Authored by businessinsider.com and submitted by mvea
image for Jeff Bezos says he liquidates a whopping $1 billion of Amazon stock every year to pay for his rocket company Blue Origin

Amazon founder and Blue Origin founder Jeff Bezos (L) announces plans to build a rocket manufacturing plant and launch site at Cape Canaveral Air Force Station, Florida September 15, 2015. HO/Mike Brown/Space Florida

Amazon CEO Jeff Bezos spends a tiny fraction of his net worth to fund Blue Origin, the space company he started back in 2000.

For a man worth $127 billion dollars, that tiny fraction amounts to $1 billion a year, which he gets by liquidating Amazon stock, Bezos said at an Axel Springer awards event in Berlin, Germany, hosted by Business Insider US Editor in Chief Alyson Shontell.

"The only way I can see to deploy this much financial resource is by converting my Amazon winnings into space travel. Blue Origin is expensive enough to be able to use that fortune," he joked in an interview with Axel Springer CEO Mattias Döpfner.
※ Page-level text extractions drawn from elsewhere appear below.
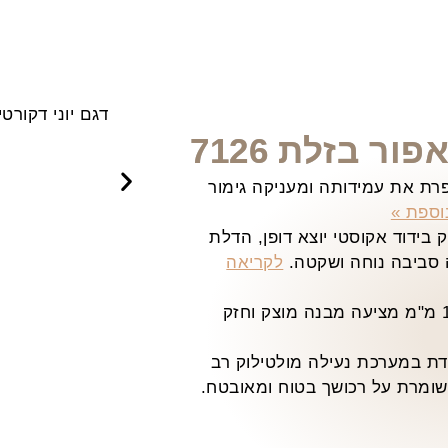
ר בזלת 7126
ת את עמידותה ומעניקה גימור
וספת »
בידוד אקוסטי יוצא דופן, הדלת
 סביבה נוחה ושקטה.
לקריאה
הדלת בנויה ממתכת בעובי 1.5 מ"מ מציעה מבנה מוצק וחזק
ת במערכת נעילה מולטילוק רב
ומרת על רכושך בטוח ומאובטח.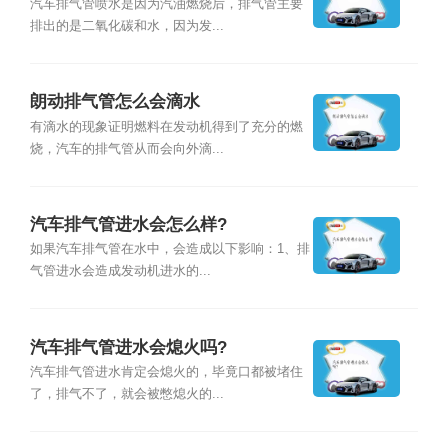
汽车排气管喷水是因为汽油燃烧后，排气管主要
排出的是二氧化碳和水，因为发...
朗动排气管怎么会滴水
有滴水的现象证明燃料在发动机得到了充分的燃
烧，汽车的排气管从而会向外滴...
汽车排气管进水会怎么样?
如果汽车排气管在水中，会造成以下影响：1、排
气管进水会造成发动机进水的...
汽车排气管进水会熄火吗?
汽车排气管进水肯定会熄火的，毕竟口都被堵住
了，排气不了，就会被憋熄火的...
Bezos said he plans to continue funding the company through that annual tradition long into the future.

Bezos famously has a number of different projects. He's running the e-commerce giant, owns The Washington Post, and is working on turning a historical mansion in DC into a single-family home, to name a few. None of these, he said, are as relevant or as worthy of his personal money as the space company, which he called "the most important work I'm doing."

His personal interest in space aside, Bezos says he pursues his goal of putting people on a rocket to outer space because of what he fears could happen if we don't explore the option of living on other planets.

"I don't want my great-grandchildren's great-grandchildren to live in a civilization of stasis," he said in the interview.

Humans take up a lot of energy, and that amount is growing — something Bezos refers to as "the real energy crisis." He sees two options: living in a state of inactivity to use up minimal energy or expanding into space.

"The solar system can easily support a trillion humans," he said. "And if we have a trillion humans we would have a thousand Einsteins, and a thousand Mozarts, and unlimited — for all practical purposes — resources from solar power and so on."

In the short term, his billion dollars-a-year is going towards a tourism vehicle that will launch at the end of 2018 or beginning of 2019, and a large orbital vehicle that's scheduled to fly for the first time in 2020.

"I'm very lucky because I feel like I have a mission-driven purpose with Blue Origin," he said.

dragonsandpenguins on April 26th, 2018 at 16:40 UTC »

"And soon Amazon prime will deliver to all of it"

TheRealPhantasm on April 26th, 2018 at 16:11 UTC »

So his ultimate goal is to expand the human population to a trillion, so he can sell his Amazon wares to even more people, making more money. Brilliant!

Gwaerandir on April 26th, 2018 at 12:45 UTC »

This is why people don't count Blue Origin as out of the running despite the fact they've only launched suborbital flights thus far. SpaceX had to get to launching commercial payloads as soon as possible to stay afloat, and only got to designing larger once they'd stabilized as a company. Blue Origin doesn't need cash from commercial flights; they've got the richest man on Earth who can fund an entire space program more or less out of his pocket.